What does our own galaxy look like? It’s hard to tell because we are inside. A new project, led by University of Hawaiʻi astronomer Dan Huber, will change that. Huber and his team are planning to create the largest 3D map ever constructed of stars in the outer regions of the Milky Way, with a new grant from the National Science Foundation (NSF).
The team will use data from ground-based survey telescopes—including the Asteroid Terrestrial-impact Last Alert System (ATLAS) on Haleakalā, developed at the UH Institute for Astronomy (IfA), and the All-Sky Automated Survey for Supernovae (ASAS-SN), developed at Ohio State University with IfA as a collaborator. Astronomers will measure brightness variations over time for hundreds of thousands of distant stars in the Milky Way. They will then apply a novel technique to precisely measure the stars’ distances, placing them in their correct 3D location.

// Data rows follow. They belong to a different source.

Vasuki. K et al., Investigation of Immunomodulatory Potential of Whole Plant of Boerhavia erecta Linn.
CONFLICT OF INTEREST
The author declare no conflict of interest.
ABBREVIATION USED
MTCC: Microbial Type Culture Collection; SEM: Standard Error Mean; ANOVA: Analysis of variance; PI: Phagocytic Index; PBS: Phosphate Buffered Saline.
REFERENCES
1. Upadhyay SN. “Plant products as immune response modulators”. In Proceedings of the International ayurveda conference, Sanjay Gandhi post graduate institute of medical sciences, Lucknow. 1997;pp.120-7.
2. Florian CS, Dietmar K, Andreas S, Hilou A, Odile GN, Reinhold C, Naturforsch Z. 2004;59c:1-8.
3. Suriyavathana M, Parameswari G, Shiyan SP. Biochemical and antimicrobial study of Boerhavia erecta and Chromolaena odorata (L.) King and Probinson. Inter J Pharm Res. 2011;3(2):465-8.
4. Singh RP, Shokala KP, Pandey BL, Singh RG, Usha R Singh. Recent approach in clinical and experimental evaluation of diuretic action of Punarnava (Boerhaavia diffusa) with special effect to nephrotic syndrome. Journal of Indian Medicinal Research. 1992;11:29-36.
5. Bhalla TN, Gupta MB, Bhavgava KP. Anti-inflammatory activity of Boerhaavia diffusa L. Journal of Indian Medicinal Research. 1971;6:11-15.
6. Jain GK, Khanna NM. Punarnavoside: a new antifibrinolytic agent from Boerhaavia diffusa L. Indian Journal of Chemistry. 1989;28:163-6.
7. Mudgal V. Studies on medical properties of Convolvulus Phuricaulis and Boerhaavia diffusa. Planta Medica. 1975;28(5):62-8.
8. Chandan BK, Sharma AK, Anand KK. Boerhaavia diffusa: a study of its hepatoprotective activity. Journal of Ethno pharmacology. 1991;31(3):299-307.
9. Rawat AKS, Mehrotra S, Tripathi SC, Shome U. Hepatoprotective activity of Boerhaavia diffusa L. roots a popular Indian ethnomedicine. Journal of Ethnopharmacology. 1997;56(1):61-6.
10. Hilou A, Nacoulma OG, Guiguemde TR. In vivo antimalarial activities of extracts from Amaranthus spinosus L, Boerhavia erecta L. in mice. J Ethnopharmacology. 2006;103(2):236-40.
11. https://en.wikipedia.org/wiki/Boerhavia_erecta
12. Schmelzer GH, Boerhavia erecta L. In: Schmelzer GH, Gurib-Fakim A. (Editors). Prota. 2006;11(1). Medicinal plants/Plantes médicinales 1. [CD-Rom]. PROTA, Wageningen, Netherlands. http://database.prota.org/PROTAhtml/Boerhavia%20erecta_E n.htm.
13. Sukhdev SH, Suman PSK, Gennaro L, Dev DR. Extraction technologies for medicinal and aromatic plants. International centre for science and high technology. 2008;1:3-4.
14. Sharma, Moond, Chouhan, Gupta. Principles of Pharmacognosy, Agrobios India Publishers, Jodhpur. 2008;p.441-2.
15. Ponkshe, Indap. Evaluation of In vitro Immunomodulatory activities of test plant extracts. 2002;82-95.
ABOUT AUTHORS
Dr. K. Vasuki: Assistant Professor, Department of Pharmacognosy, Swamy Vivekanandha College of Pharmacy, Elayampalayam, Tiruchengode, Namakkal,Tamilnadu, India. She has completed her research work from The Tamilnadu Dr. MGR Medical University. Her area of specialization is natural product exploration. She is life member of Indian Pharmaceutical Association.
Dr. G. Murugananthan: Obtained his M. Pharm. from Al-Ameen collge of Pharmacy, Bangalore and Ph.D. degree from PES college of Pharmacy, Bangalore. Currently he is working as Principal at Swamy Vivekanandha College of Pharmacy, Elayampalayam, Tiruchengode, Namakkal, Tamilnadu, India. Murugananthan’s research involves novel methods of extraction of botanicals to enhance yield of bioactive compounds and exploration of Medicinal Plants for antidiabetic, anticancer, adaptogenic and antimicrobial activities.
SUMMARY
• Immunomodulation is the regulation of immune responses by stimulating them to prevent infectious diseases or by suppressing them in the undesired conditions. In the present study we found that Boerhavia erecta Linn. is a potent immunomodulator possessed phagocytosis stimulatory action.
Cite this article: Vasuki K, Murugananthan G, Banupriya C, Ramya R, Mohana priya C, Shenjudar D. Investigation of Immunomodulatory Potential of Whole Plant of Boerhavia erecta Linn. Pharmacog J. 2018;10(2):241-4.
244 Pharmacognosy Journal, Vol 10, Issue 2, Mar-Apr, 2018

This project will explore the origin and evolution of the Milky Way, which is home to our solar system and billions of stars. The outer parts of the galaxy are shaped by encounters with smaller satellite galaxies, so the 3D map will provide insights into how our galaxy has formed and changed over time. The results will help place the Milky Way in the context of other galaxies, leading to a more complete understanding of the origin of our universe.
“Galactic astronomy has entered a golden era, due in large part to the European Gaia space mission. However, Gaia distances alone are limited to a relatively nearby region, so we had to come up with a different way to measure distances to make a full map of our home galaxy,” explained Huber.

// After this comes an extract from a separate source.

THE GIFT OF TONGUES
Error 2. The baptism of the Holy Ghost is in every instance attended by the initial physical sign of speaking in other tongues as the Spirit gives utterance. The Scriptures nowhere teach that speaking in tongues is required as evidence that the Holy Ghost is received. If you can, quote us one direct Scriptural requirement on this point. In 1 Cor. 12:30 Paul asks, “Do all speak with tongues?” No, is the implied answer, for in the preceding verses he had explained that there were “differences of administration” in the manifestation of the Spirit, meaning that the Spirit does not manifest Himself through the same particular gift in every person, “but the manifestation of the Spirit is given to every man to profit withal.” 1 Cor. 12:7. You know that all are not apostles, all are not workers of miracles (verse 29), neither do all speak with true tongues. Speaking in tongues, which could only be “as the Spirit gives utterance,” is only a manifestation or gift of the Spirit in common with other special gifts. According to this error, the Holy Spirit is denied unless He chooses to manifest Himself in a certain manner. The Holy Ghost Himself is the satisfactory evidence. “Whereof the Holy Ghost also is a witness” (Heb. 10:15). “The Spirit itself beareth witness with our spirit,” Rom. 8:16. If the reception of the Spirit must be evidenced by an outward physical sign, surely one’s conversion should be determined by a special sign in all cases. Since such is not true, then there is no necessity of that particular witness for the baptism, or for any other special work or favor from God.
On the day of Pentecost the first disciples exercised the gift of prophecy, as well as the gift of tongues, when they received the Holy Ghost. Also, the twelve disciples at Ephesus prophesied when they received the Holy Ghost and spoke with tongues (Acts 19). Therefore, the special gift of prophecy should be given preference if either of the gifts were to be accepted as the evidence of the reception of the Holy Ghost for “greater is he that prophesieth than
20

“The solution to this problem is to use existing data from ground-based transient surveys such as ATLAS and ASAS-SN,” explained IfA astronomer Ben Shappee. “They have years of data from networks of fully-robotic telescopes monitoring the entire sky for potentially hazardous asteroids and rapid, dramatic phenomena like supernovae and tidal disruption events.” The team will use this data to carefully study how stars oscillate—a technique called asteroseismology—to measure distances for hundreds of thousands of red giant stars in the outer galaxy.
These distances will expand the dynamical map of our galaxy by more than a factor of 10 over Gaia alone. This will unveil how the Milky Way has grown, collecting stars from orbiting dwarf galaxies and gaseous material from the cosmic web. The motions of the stars will provide a detailed map of the gravity—and hence the mass, including mysterious dark matter, in our galaxy.
The NSF grant will also fund a summer research program for Native Hawaiian college students in an effort to increase their representation in STEM at the graduate level. Every summer, five undergraduates will spend 10 weeks in residence at UH Mānoa, working on projects that will result in peer-reviewed scientific papers. Students will also be funded to share their research at national conferences, and participate in professional development through the IfA’s successful NSF Research Experiences for Undergraduates program.
“One of the most exciting aspects about this project is its interdisciplinary nature, combining different fields in astronomy to learn about our place in the cosmos and inspiring the next generation of scientists here in Hawaiʻi,” said Huber.
Team members Professor Sukanya Chakrabarti (Rochester Institute of Technology) and Professor Robyn Sanderson (University of Pennsylvania) are world-leading experts in galaxy formation and evolution. They will use the 3D map constructed by Huber and his team to refine models of our galaxy and participate in the undergraduate research program.